Hard to say whether they were surprised, Holly. My impression was that the woman asking those particular questions was curious about my experience and was also trying to wrap her mind around what it would be like to be a hunter: how the occasional pursuit of killing for food would (or wouldn’t) change how she saw an animal like a deer. (If she was an omnivore, I wonder if she saw cows as “meat on the hoof” or chickens as “meat on the foot.”)
You wrote: “Hunting has totally changed how I view animals, but probably not in the ways non-hunters would expect.” I agree. That’s an important message to convey.
Oh, now I see where she was going. My biggest fear going into hunting was that I would become callous toward animals. It was a huge and pleasant surprise that what happened was the exact opposite.
Yeah, I think callousness can be a risk. I, like you, wouldn’t want to end up there.
Along those lines, one of the things I like about Val Plumwood’s essay “Being Prey” is how she reminds us that all creatures (including humans) are both edible and more than edible.
I’m very much in Erik’s camp — how I view animals changes, depending on circumstances, the animal, and the day. Because I also raise some of my own food, I’ve started seeing some animals as competition. I can still appreciate a hawk’s hunting prowess and majesty, but I see it differently when it’s directed at my chickens.
But I will have to admit that, since I started hunting (something I’m new to, have little experience with, and, so far, pretty much suck at), how I view animals has changed in what I suspect IS the way non-hunters would expect.

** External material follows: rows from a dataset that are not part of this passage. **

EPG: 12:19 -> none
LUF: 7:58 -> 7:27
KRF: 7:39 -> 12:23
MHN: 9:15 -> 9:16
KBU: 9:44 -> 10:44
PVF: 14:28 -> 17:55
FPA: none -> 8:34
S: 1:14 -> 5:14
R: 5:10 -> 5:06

I have a willingness to kill them, and I have lost some of the sentimentality and squeamishness that would have prevented my killing them before I decided I was going to hunt. But those feelings haven’t changed because I hunt — I made a concerted effort to change them in order to hunt.

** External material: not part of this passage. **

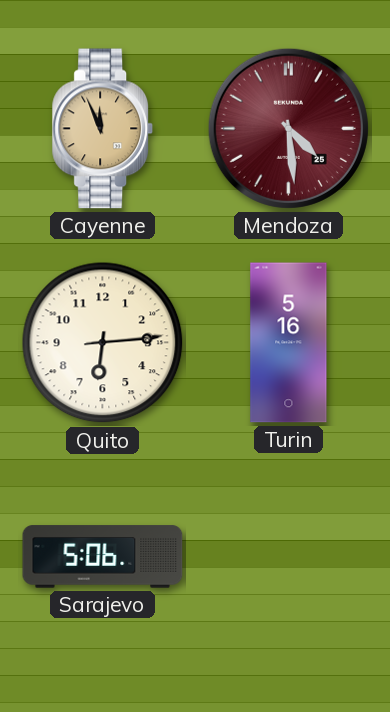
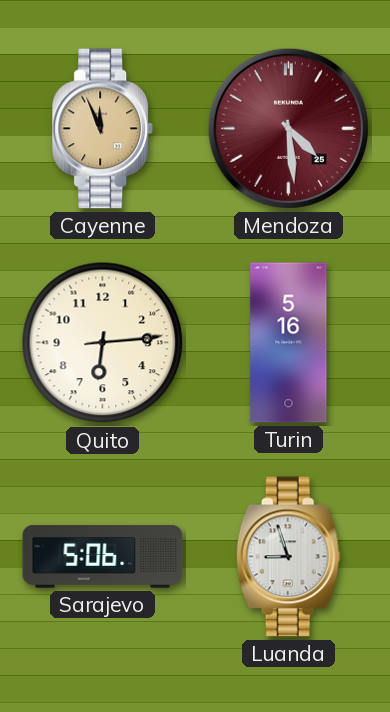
Luanda: none -> 8:57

Tamar wrote: “How I view animals changes, depending on circumstances, the animal, and the day.” I hear you there! To some degree, I imagine that’s true for anyone who has any variety of interactions with animals.
It’s interesting how you describe making a concerted effort to change certain feelings about animals in order to hunt. I don’t recall doing that precisely, or at least wouldn’t have said it that way, but I definitely had to overcome some real discomfort with the idea of killing.
I never see meat on the hoof or wing. I see life, then I make a decision. Sometimes, and rarely, it’s to take that life. I have become comfortable with that. That too was a decision.
Thanks for that, Paul. Very well put.